The programme for developing a lifelong guidance system in Hungary is part of the Social Renewal Operational Programme (TÁMOP, Measure 2.2.2). The overall objective is to further develop career guidance and information tools available for all parties concerned and, as a result, to increase the labour market efficiency of the population of working age.
The programme rests on four major capacity-building pillars, carrying significant individual and social consequences for all labour market participants:
- a core network of lifelong guidance professionals,
- a wider lifelong guidance delivery network on different delivery levels,
- increase of the number of career guidance professionals, and
- development of career information tools.
These components provide the basis for development in that they improve both the career and self-knowledge of individuals who are seeking career guidance and their ability to make adequate career and training choices. In addition, they also contribute to the development of life and career path building competences. These changes will most certainly have a positive impact on the efficiency of the education system as well as on the success rate of individual clients trying to secure employment for themselves. On a socio-economic level that will contribute to a decrease in labour-market mismatches which, in turn, will increase the economy’s competitiveness, leading to higher employment figures and a reduction in social benefit expenditure.
1. The core network of lifelong guidance services
To provide lifelong guidance delivery for those who would like to seek professional advice prior to making career-related decisions, a new complimentary network has been established with 50 professional career counsellors, based in 24 cities and towns. Career guidance services are free of charge for the public. To ensure a uniform standard of operation, a set of unified guidelines has been developed. The guidelines cover all major aspects of the career counsellor’s work, including individual and group counselling, outreach programmes or the organisation of work visits. These services are available both in person or in the form of distance counselling (by phone, email).
2. The wider network of lifelong guidance delivery
Networks in all the seven regions of the country have been set up to cover all professionals working in guidance-related roles with potential users of a lifelong guidance service. More than 3 500 of such people have been contacted, out of which 600 work as trained career guidance providers and have some sort of lifelong guidance qualification. One of the main objectives is to encourage people working in different sectors (employment, public culture, education, social services, labour administration or entrepreneurial human resources) to develop a common identity as lifelong guidance professionals who belong to the same professional community. Participation at regional professional workshops organised on a regular basis constitutes the first step in that direction.
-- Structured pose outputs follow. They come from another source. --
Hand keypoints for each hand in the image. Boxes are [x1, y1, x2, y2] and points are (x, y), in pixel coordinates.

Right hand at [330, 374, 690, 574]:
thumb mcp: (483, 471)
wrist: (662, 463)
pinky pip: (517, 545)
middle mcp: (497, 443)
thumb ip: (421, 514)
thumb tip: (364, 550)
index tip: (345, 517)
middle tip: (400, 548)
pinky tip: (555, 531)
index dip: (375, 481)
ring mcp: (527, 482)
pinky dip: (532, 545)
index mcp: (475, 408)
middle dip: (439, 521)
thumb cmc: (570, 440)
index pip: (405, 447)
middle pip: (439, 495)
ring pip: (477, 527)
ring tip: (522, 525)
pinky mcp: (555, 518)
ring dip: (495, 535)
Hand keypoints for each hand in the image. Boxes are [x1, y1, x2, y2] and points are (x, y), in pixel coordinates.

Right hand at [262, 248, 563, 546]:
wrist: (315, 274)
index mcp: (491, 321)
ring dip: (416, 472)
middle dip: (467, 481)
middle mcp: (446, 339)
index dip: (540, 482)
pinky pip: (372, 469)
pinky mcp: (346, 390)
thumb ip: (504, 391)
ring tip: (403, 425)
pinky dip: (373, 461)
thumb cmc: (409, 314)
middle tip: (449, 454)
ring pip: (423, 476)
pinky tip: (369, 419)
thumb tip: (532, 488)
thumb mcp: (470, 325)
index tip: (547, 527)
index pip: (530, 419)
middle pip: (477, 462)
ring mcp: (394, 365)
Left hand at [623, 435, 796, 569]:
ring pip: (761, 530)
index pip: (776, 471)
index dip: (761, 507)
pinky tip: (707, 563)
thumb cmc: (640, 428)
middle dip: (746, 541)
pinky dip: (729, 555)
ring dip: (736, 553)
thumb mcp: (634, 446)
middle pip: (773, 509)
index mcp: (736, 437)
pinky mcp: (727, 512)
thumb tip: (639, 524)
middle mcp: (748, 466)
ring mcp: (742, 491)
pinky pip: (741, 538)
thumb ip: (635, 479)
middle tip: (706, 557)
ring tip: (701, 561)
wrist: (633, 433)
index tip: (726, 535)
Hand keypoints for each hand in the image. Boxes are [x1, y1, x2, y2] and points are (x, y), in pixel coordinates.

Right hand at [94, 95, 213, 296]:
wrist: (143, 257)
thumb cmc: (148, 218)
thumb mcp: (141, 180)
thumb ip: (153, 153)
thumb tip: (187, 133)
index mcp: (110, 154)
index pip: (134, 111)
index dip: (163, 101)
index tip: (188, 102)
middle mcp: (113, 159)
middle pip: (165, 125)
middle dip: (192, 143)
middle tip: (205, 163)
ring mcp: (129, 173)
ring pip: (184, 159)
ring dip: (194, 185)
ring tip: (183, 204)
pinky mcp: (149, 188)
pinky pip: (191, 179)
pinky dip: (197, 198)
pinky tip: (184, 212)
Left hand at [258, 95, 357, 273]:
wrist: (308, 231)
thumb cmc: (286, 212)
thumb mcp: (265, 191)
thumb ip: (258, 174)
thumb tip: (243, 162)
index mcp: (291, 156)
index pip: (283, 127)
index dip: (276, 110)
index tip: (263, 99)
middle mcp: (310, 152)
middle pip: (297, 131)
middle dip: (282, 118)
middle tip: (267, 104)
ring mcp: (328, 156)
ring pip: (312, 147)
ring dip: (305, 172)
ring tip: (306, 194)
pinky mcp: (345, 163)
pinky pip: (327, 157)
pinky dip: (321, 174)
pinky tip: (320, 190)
3. Increasing the number of career guidance professionals
Within the programme, special emphasis is laid on the training of professionals working in the field of career guidance or related areas. The long-term goal is to establish a professional community that is capable of providing high-standard career guidance services for people of all ages, educational backgrounds, circumstances and career ambitions. To this end, more than 1 900 teachers, social workers and other professionals in human services have participated in short, 30-hour training courses designed to train them in basic career guidance skills. In addition, as part of the TÁMOP 2.2.2 programme, support is being provided for two master’s level programmes in career guidance in cooperation with two universities.
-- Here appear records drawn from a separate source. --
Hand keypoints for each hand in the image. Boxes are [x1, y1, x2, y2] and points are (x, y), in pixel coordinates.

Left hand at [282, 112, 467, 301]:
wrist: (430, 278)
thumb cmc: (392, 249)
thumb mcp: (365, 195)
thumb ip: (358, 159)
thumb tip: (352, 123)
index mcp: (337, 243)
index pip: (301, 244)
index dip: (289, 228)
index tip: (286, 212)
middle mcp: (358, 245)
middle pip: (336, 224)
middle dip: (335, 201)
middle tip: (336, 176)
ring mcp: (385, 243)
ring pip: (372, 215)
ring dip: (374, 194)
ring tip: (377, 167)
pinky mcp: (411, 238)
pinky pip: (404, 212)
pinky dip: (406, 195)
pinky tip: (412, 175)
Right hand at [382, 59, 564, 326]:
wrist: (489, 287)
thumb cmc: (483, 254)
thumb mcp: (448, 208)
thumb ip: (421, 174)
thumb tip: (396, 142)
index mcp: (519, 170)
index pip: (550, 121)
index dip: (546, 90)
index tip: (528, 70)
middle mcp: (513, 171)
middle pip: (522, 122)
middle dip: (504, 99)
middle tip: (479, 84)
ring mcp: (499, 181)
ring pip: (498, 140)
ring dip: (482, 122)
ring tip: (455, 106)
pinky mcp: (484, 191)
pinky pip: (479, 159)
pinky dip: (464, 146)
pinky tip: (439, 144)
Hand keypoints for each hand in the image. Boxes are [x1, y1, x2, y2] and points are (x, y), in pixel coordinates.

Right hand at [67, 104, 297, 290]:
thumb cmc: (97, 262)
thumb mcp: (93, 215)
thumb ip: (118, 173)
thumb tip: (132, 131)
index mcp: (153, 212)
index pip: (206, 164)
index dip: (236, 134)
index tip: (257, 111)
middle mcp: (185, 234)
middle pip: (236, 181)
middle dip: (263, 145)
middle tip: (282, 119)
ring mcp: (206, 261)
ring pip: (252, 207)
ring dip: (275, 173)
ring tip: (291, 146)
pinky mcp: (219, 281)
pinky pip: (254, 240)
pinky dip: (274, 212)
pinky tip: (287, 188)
4. Development of career information tools
Substantial developments have taken place in the development of career information tools, too. In accordance with the new occupation classification (based on ISCO-08) effective as of January 1, 2011, thematic films and file folders have been updated and new ones produced. The setting up of the National Lifelong Guidance Portal has also been started. Its Beta version is already accessible,, with new functions and tools continuously being added to it. While still under construction, the new portal will have several innovative components. These include, for example, a wide range of self-assessment questionnaires addressed to different target groups as well as databases, covering all sectors of education, training and employment opportunities. In addition, a Virtual Community of Career Guidance Professionals will also be set up to help professionals to get and keep in touch with one another.